** Excerpted data **
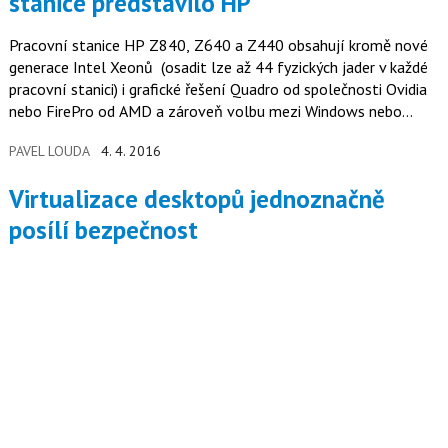
stanice představilo HP
Pracovní stanice HP Z840, Z640 a Z440 obsahují kromě nové
generace Intel Xeonů (osadit lze až 44 fyzických jader v každé
pracovní stanici) i grafické řešení Quadro od společnosti Ovidia
nebo FirePro od AMD a zároveň volbu mezi Windows nebo…
PAVEL LOUDA
4. 4. 2016
Virtualizace desktopů jednoznačně
posílí bezpečnost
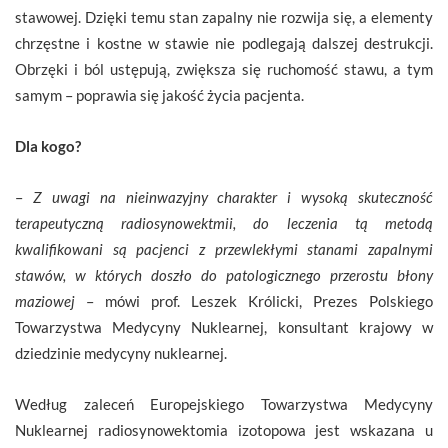
stawowej. Dzięki temu stan zapalny nie rozwija się, a elementy
chrzęstne i kostne w stawie nie podlegają dalszej destrukcji.
Obrzęki i ból ustępują, zwiększa się ruchomość stawu, a tym
samym – poprawia się jakość życia pacjenta.
Dla kogo?
–
Z uwagi na nieinwazyjny charakter i wysoką skuteczność
terapeutyczną radiosynowektmii, do leczenia tą metodą
kwalifikowani są pacjenci z przewlekłymi stanami zapalnymi
stawów, w których doszło do patologicznego przerostu błony
maziowej
– mówi prof. Leszek Królicki, Prezes Polskiego
Towarzystwa Medycyny Nuklearnej, konsultant krajowy w
dziedzinie medycyny nuklearnej.
Według zaleceń Europejskiego Towarzystwa Medycyny
Nuklearnej radiosynowektomia izotopowa jest wskazana u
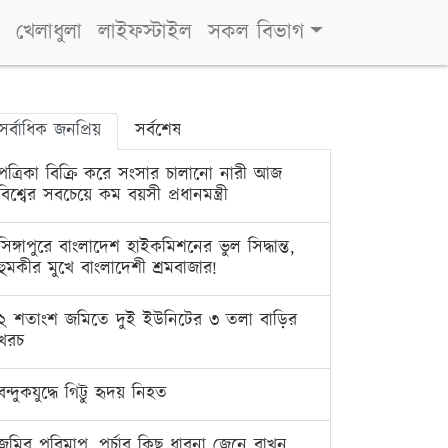
খেলাধুলা
লাইফস্টাইল
সকল বিভাগ
সর্বাধিক জনপ্রিয়
সর্বশেষ
পত্রিকা বিক্রি করে সংসার চালানো নারী আজ
বিশ্বের সবচেয়ে কম বয়সী প্রধানমন্ত্রী
সিঙ্গাপুরে বাংলাদেশ হাইকমিশনের ভুল সিদ্ধান্ত,
হুমকীর মুখে বাংলাদেশী শ্রমবাজার!
২ শতাংশ জমিতে দুই ইউনিটের ৩ তলা বাড়ির
খরচ
বন্দুকযুদ্ধে গিট্টু হৃদয় নিহত
জমির পরিমাপ, পর্চার কিছু ধারনা জেনে রাখুন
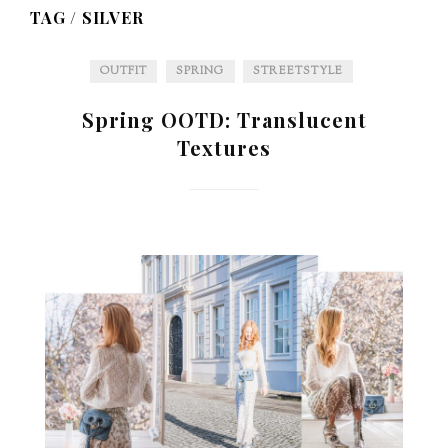
TAG /
SILVER
OUTFIT
SPRING
STREETSTYLE
Spring OOTD: Translucent
Textures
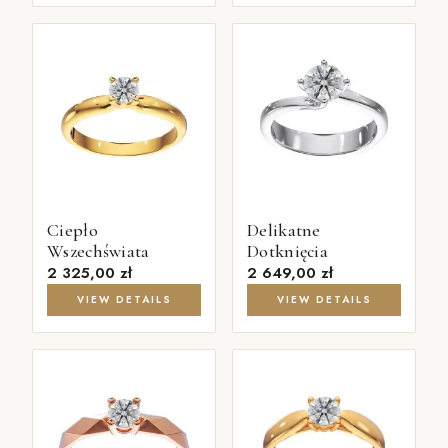
Ciepło
Delikatne
Wszechświata
Dotknięcia
2 325,00
zł
2 649,00
zł
VIEW DETAILS
VIEW DETAILS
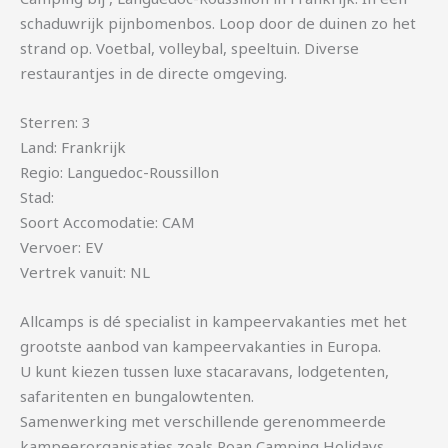
schaduwrijk pijnbomenbos. Loop door de duinen zo het
strand op. Voetbal, volleybal, speeltuin. Diverse
restaurantjes in de directe omgeving.
Sterren: 3
Land: Frankrijk
Regio: Languedoc-Roussillon
Stad:
Soort Accomodatie: CAM
Vervoer: EV
Vertrek vanuit: NL
Allcamps is dé specialist in kampeervakanties met het
grootste aanbod van kampeervakanties in Europa.
U kunt kiezen tussen luxe stacaravans, lodgetenten,
safaritenten en bungalowtenten.
Samenwerking met verschillende gerenommeerde
kampeerorganisaties zoals Roan Camping Holidays,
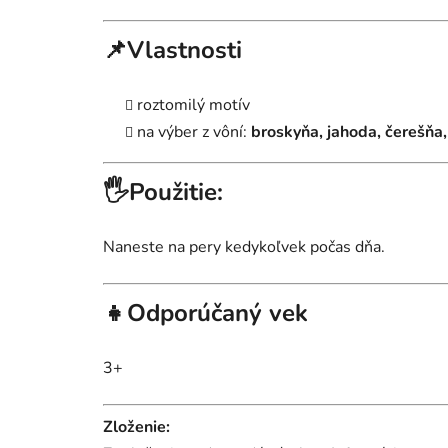
📌Vlastnosti
roztomilý motív
na výber z vôní:
broskyňa, jahoda, čerešňa
🖐️Použitie:
Naneste na pery kedykoľvek počas dňa.
👧Odporúčaný vek
3+
Zloženie:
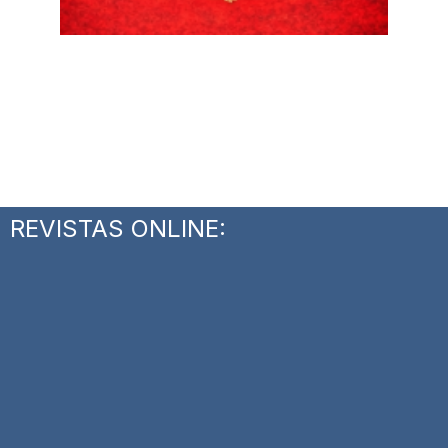
REVISTAS ONLINE:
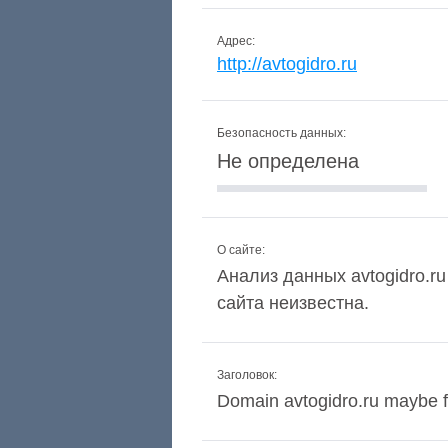
Адрес:
http://avtogidro.ru
Безопасность данных:
Не определена
О сайте:
Анализ данных avtogidro.ru
сайта неизвестна.
Заголовок:
Domain avtogidro.ru maybe f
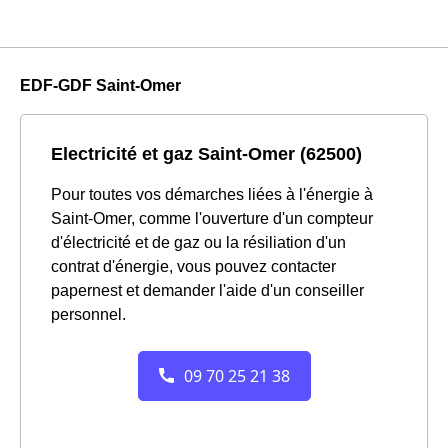
EDF-GDF Saint-Omer
Electricité et gaz Saint-Omer (62500)
Pour toutes vos démarches liées à l'énergie à
Saint-Omer, comme l'ouverture d'un compteur
d'électricité et de gaz ou la résiliation d'un
contrat d'énergie, vous pouvez contacter
papernest et demander l'aide d'un conseiller
personnel.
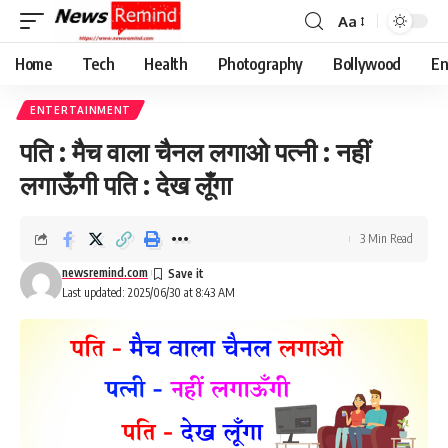
Aa
Font
Resizer
Home
Tech
Health
Photography
Bollywood
En
ENTERTAINMENT
पति : मैच वाला चैनल लगाओ पत्नी : नहीं
लगाऊँगी पति : देख लूँगा
3 Min Read
newsremind.com
Last updated: 2025/06/30 at 8:43 AM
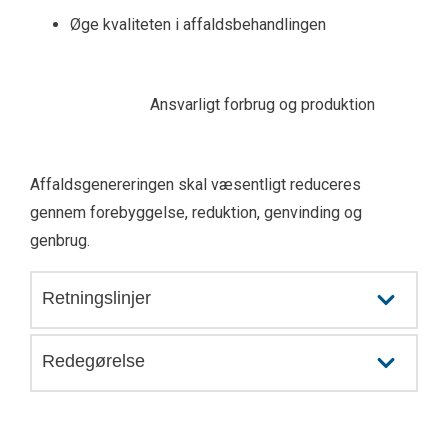
Øge kvaliteten i affaldsbehandlingen
Affaldsgenereringen skal væsentligt reduceres
gennem forebyggelse, reduktion, genvinding og
genbrug.
Retningslinjer
Redegørelse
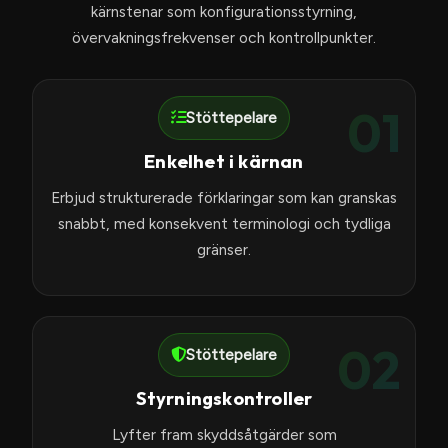
kärnstenar som konfigurationsstyrning,
övervakningsfrekvenser och kontrollpunkter.
01
Stöttepelare
Enkelhet i kärnan
Erbjud strukturerade förklaringar som kan granskas
snabbt, med konsekvent terminologi och tydliga
gränser.
02
Stöttepelare
Styrningskontroller
Lyfter fram skyddsåtgärder som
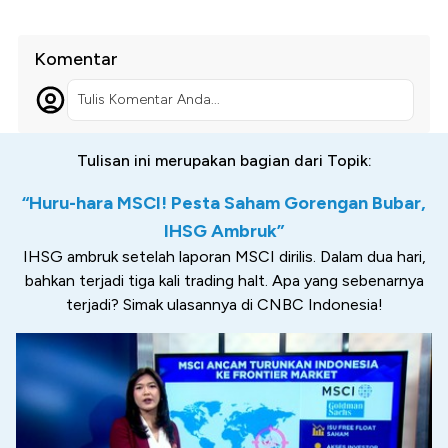
Komentar
Tulis Komentar Anda...
Tulisan ini merupakan bagian dari Topik:
“Huru-hara MSCI! Pesta Saham Gorengan Bubar,
IHSG Ambruk”
IHSG ambruk setelah laporan MSCI dirilis. Dalam dua hari,
bahkan terjadi tiga kali trading halt. Apa yang sebenarnya
terjadi? Simak ulasannya di CNBC Indonesia!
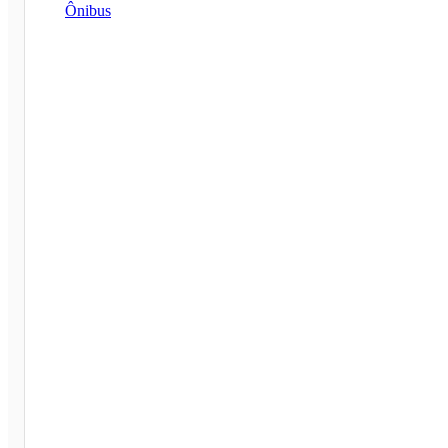
Ônibus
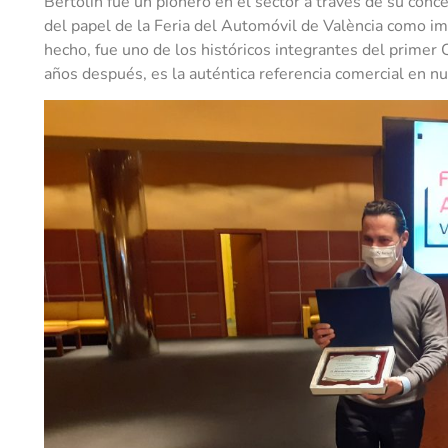
Bertolín fue un pionero en el sector a través de su co
del papel de la Feria del Automóvil de València como im
hecho, fue uno de los históricos integrantes del primer
años después, es la auténtica referencia comercial en nu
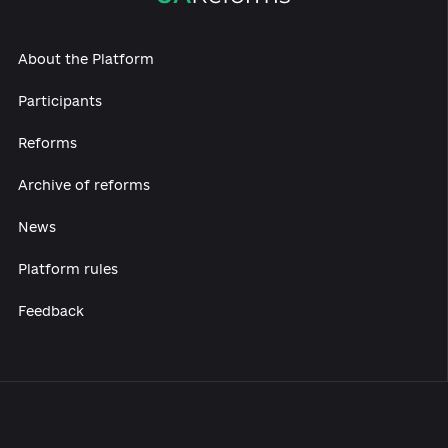
About the Platform
Participants
Reforms
Archive of reforms
News
Platform rules
Feedback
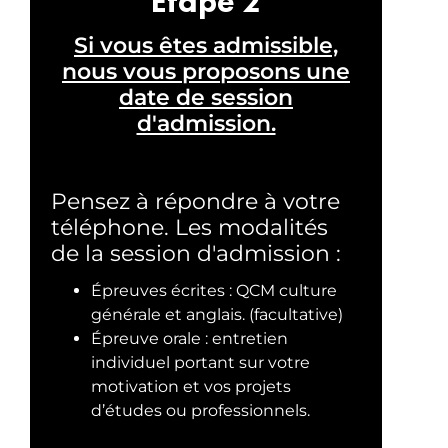
Etape 2
Si vous êtes admissible,
nous vous proposons une
date de session
d'admission.
Pensez à répondre à votre
téléphone. Les modalités
de la session d'admission :
Épreuves écrites : QCM culture
générale et anglais. (facultative)
Épreuve orale : entretien
individuel portant sur votre
motivation et vos projets
d’études ou professionnels.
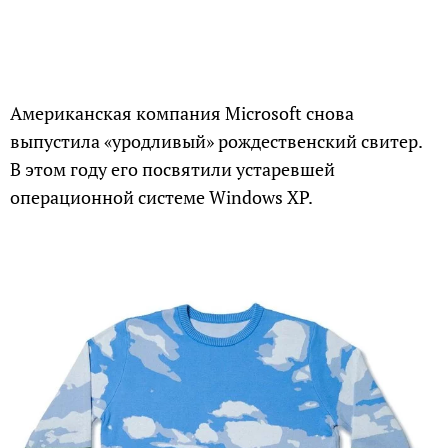
Американская компания Microsoft снова
выпустила «уродливый» рождественский свитер.
В этом году его посвятили устаревшей
операционной системе Windows XP.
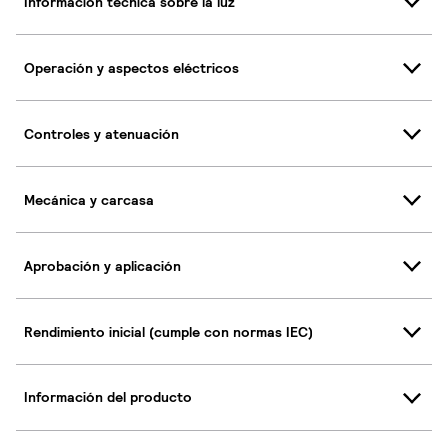
Información técnica sobre la luz
Operación y aspectos eléctricos
Controles y atenuación
Mecánica y carcasa
Aprobación y aplicación
Rendimiento inicial (cumple con normas IEC)
Información del producto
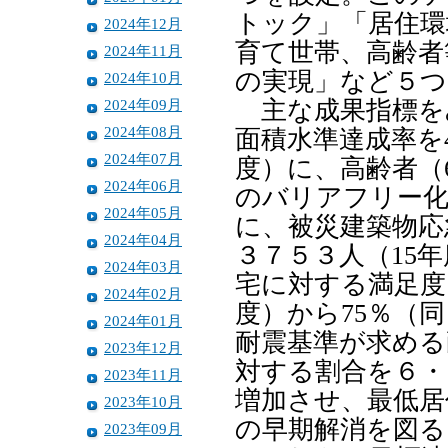
トック」「居住環
2024年12月
育て世帯、高齢者
2024年11月
の実現」など５つ
2024年10月
2024年09月
主な成果指標を
2024年08月
面積水準達成率を4
2024年07月
度）に、高齢者（
2024年06月
のバリアフリー化
2024年05月
に、被災建築物応
2024年04月
３７５３人（15
2024年03月
宅に対する満足度
2024年02月
度）から75％（
2024年01月
耐震基準が求める
2023年12月
対する割合を６・
2023年11月
増加させ、最低居
2023年10月
の早期解消を図る
2023年09月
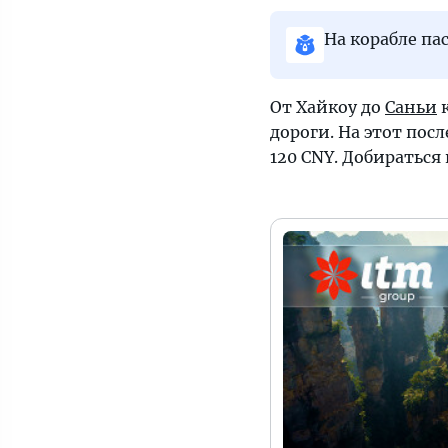
На корабле па
От Хайкоу до
Саньи
к
дороги. На этот пос
120 CNY. Добираться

** What this task involves **
A word-for-word copy of the lines from the start of the listing through the line containing "chrzęstne i kostne" is the answer. Pictures stay out of it.

** Response **
stanice představilo HP
Pracovní stanice HP Z840, Z640 a Z440 obsahují kromě nové
generace Intel Xeonů (osadit lze až 44 fyzických jader v každé
pracovní stanici) i grafické řešení Quadro od společnosti Ovidia
nebo FirePro od AMD a zároveň volbu mezi Windows nebo…
PAVEL LOUDA
4. 4. 2016
Virtualizace desktopů jednoznačně
posílí bezpečnost
stawowej. Dzięki temu stan zapalny nie rozwija się, a elementy
chrzęstne i kostne w stawie nie podlegają dalszej destrukcji.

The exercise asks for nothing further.